Когда чувство обиды начинало брать в его душе верх, он старался представить себе какие-то обстоятельства, которые могли бы помешать ей поинтересоваться тем, есть ли от него письма или звонки, ведь для этого ей нужно было лишь позвонить или зайти в свою старую квартиру. Или к соседке. Но как ни старался, он не мог представить себе таких обстоятельств. "Ее мать поправилась, сын лечится. И даже если с ним до сих пор что-то не так, не может быть, чтобы она не могла хотя бы позвонить. Значит, она не хочет".
Тем не менее в одну из суббот он все-таки зашел еще раз на рю де ля Тур, в дом, где она жила у своей подруги. Зашел с цветами и коробкой конфет, надеясь на сей раз победить принципиальность дежурной, которая, всплеснув руками и покраснев до корней волос, принимая его дары, сказала, что Лену Кораблеву, которую он разыскивает, она, конечно, прекрасно знает, но Лена, к сожалению, уехала в Москву, так как закончилась ее командировка. "Что же вы сразу не сказали, что это Кораблева?" — кисло улыбнулась она. Филипп подавил желание задушить ее прямо на месте и, не сказав ни слова, вышел на улицу.
* * *
Первый человек, которого увидела Наташа, придя в себя, была Лена Кораблева: сидя на корточках около Наташиной кровати, она укладывала в тумбочку какие-то пакеты. Заметив, что Наташа открыла глаза, она сказала:
— Ну, слава Богу, наконец-то! Как ты себя чувствуешь?

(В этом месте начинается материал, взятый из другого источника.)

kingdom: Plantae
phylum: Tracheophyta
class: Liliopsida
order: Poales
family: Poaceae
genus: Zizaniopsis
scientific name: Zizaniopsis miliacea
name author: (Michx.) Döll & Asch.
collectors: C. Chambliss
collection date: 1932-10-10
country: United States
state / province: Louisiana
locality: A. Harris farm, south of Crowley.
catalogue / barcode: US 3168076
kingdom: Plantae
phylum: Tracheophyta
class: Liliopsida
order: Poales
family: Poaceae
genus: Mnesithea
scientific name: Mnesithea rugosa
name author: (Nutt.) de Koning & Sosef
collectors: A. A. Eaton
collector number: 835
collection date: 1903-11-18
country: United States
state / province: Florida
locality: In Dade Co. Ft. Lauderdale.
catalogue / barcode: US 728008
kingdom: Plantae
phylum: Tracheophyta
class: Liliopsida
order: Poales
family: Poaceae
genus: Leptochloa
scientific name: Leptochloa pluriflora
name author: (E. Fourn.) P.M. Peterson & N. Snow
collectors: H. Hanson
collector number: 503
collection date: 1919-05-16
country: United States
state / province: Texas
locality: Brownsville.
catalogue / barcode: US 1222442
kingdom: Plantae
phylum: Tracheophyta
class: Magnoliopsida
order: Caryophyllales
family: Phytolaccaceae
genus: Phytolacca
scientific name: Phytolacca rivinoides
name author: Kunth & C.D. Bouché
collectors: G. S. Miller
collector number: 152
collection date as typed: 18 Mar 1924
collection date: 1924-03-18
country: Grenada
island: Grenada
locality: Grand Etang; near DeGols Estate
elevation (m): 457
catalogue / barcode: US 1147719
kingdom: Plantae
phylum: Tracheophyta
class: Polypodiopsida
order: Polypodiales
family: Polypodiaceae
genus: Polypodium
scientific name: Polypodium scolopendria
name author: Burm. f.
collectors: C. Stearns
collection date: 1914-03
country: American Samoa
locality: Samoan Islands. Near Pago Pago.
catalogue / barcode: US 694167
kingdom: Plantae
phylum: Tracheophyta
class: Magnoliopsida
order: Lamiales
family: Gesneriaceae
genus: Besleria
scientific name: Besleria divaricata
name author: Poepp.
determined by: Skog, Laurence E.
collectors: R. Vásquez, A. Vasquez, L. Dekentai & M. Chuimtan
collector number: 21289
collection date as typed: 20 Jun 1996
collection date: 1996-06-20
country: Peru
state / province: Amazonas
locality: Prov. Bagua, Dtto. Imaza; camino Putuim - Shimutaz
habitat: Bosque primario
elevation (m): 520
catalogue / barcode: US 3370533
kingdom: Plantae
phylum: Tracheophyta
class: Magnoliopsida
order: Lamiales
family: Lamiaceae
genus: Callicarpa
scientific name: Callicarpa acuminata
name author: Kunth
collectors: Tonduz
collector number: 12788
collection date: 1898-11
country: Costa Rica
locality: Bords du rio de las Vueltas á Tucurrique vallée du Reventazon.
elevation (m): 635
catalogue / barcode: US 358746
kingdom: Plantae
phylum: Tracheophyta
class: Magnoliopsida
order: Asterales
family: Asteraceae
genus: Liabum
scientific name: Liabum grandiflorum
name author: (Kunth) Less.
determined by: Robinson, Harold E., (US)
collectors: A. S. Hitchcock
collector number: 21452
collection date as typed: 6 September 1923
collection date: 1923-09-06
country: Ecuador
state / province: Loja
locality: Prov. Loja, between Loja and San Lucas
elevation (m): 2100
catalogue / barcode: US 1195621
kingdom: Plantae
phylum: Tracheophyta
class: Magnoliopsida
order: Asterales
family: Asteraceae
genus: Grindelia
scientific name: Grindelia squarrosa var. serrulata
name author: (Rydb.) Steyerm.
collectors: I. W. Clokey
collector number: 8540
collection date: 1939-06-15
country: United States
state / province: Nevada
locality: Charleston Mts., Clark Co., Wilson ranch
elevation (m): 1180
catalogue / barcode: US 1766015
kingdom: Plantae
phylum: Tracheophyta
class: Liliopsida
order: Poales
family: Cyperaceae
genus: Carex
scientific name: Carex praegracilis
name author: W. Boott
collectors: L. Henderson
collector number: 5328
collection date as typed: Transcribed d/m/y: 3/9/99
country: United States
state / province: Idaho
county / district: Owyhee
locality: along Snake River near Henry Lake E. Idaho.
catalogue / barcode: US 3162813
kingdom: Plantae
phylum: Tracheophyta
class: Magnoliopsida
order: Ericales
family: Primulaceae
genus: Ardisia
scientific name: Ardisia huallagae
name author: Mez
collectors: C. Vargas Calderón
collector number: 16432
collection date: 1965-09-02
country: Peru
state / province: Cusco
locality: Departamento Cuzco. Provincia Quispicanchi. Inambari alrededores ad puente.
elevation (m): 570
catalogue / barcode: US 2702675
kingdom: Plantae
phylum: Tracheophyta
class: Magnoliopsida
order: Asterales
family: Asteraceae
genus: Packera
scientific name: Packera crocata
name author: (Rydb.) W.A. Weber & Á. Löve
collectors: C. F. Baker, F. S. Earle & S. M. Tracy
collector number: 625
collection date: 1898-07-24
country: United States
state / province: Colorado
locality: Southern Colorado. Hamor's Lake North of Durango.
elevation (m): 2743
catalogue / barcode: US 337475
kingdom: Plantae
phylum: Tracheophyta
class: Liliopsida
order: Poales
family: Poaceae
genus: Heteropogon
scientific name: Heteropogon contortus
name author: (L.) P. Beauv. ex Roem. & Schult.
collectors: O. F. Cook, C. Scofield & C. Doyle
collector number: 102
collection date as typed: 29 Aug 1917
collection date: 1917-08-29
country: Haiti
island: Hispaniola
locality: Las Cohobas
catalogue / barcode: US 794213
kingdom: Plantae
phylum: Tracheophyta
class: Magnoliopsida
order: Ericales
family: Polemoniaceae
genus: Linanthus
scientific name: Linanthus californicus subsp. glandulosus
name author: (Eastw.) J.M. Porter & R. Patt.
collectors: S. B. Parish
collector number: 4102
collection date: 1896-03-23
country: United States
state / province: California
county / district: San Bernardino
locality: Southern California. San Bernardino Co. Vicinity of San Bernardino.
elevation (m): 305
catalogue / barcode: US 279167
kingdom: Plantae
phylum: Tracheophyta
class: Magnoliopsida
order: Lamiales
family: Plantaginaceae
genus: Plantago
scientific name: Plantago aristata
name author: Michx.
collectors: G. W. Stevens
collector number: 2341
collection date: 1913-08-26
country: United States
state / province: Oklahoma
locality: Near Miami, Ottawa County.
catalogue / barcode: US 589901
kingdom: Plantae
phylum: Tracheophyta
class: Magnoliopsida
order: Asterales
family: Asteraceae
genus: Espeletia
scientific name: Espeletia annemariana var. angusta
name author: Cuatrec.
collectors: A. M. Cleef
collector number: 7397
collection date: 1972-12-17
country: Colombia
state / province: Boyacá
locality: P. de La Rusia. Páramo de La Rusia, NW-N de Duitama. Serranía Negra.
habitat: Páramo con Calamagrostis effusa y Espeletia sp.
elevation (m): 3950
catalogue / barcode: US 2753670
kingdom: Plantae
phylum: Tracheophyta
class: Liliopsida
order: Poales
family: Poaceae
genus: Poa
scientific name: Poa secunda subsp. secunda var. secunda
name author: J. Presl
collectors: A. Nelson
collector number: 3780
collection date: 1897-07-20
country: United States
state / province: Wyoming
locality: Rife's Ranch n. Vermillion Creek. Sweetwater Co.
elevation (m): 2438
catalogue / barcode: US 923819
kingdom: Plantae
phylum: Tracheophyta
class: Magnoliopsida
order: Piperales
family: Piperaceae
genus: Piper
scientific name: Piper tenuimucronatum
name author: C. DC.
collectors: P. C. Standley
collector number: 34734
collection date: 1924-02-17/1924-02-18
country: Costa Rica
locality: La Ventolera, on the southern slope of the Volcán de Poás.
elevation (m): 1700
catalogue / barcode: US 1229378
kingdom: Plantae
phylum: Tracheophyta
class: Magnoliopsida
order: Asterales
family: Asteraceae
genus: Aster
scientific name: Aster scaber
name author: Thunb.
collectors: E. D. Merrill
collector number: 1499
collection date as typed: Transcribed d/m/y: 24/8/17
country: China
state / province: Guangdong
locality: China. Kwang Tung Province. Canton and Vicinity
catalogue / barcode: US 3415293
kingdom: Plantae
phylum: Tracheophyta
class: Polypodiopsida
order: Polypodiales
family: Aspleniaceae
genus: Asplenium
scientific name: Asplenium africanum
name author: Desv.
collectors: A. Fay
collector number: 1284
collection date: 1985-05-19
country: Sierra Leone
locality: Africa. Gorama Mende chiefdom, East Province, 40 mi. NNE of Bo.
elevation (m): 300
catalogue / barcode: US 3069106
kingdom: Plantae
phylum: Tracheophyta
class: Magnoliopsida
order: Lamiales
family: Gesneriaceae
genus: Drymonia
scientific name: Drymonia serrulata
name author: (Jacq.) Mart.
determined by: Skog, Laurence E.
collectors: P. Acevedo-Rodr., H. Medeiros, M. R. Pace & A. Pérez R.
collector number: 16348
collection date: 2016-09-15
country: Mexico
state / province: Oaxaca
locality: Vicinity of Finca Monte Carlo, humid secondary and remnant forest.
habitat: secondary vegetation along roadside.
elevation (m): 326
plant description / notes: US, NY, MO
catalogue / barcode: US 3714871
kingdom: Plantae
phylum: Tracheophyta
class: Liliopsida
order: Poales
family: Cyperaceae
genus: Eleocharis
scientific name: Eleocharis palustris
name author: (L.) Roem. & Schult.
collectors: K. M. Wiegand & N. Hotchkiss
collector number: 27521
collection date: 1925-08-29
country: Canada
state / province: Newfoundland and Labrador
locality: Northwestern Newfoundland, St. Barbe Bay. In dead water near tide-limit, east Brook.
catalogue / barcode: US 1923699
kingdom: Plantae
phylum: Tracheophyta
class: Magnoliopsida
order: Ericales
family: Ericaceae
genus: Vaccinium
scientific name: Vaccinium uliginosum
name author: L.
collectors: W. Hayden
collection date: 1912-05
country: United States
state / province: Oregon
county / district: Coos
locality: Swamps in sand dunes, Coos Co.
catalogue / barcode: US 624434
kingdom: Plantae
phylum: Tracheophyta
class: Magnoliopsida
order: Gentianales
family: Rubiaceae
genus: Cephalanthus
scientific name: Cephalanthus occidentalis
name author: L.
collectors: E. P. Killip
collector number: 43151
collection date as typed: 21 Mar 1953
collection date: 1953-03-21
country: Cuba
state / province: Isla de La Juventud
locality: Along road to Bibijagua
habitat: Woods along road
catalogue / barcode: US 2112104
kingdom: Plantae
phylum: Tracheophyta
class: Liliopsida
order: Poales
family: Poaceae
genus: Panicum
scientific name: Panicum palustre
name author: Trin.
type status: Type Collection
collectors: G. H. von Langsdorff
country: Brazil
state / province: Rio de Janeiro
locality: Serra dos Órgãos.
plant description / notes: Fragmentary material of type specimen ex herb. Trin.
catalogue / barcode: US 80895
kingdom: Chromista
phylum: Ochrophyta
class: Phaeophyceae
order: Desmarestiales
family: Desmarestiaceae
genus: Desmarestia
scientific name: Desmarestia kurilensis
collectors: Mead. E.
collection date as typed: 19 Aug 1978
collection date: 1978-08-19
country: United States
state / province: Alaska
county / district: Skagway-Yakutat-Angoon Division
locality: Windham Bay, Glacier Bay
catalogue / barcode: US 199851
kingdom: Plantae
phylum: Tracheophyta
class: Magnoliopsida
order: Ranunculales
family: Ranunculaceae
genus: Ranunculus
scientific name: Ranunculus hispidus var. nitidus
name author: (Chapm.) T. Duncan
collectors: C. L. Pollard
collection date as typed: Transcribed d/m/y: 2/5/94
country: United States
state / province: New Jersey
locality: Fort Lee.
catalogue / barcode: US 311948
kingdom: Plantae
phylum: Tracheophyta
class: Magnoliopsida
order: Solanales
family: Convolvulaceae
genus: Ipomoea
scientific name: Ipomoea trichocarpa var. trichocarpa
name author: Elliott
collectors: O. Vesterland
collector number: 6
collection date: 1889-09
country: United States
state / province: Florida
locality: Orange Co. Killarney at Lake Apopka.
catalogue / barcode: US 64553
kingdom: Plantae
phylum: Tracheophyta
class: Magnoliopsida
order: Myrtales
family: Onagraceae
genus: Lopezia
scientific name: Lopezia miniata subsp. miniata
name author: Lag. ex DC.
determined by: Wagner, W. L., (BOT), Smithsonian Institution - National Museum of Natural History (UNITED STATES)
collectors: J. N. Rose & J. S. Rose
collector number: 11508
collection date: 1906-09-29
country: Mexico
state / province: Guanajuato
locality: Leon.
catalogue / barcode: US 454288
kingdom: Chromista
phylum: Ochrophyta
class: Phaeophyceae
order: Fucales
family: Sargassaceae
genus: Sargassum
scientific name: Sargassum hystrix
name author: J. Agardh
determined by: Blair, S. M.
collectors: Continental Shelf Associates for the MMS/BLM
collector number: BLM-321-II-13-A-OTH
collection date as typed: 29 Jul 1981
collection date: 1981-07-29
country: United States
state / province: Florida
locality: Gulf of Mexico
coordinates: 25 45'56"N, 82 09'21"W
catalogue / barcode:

Наташа удивленно оглядела большую палату на несколько человек, где она лежала у окна, и тихо спросила:
— Что со мной? Как я тут оказалась?
Лена наклонилась к ней и поцеловала:
— Не волнуйся, сейчас уже все хорошо. Представляешь, прилетаю позавчера в Москву, звоню тебе и вдруг слышу голос Виктора. Что, говорю, вы делаете у моей подруги? А он мне: живу, говорит. Представляешь? Что я должна была думать? Я ведь звонила ему месяц назад из Парижа сказать — что я скоро приеду и чтобы он подыскивал себе квартиру. И он мне ничего не сказал. И вдруг — на тебе. Я сперва даже обрадовалась: подумала, что ты с ним… Ну, не буду, не буду, — торопливо добавила Лена, заметив, что Наташа поморщилась. — Так вот, он мне все и рассказал — и про маму, и про Сережу, и про квартиру. Представляю, каково тебе пришлось… С квартирой ты, конечно, поторопилась, надо было попросить у кого-нибудь в долг, у того же Виктора, например, а я бы приехала и дала тебе денег на Сережу. А ты мне даже не позвонила! Ладно, лежи спокойно, я все понимаю, ты торопилась, но нельзя же совершать такие необдуманные поступки. Но ничего, все образуется. Поправишься, отвезу тебя домой. Отвезу сама, если успею растаможить машину. А я, представляешь, сто раз звонила тебе из Парижа: никто не подходит. Думаю, что стряслось? Виктор сказал, что у тебя телефон не работал, а я там с ума сходила. Наташка, ты бледная, тебе надо в себя прийти. Вот вернется Сережка, и поедем к моим старикам в деревню, на все лето. Там, конечно, тесно, но это же лучше, чем сидеть в Москве? Сегодня, слава Богу, наконец-то тепло. Говорят, в Москве был очень холодный июнь? Тебе дадут отпуск за свой счет? Ну, не плачь, я что-то не то сказала? Теперь тебе плакать нельзя, надо думать о ребенке. Сережка когда вернется?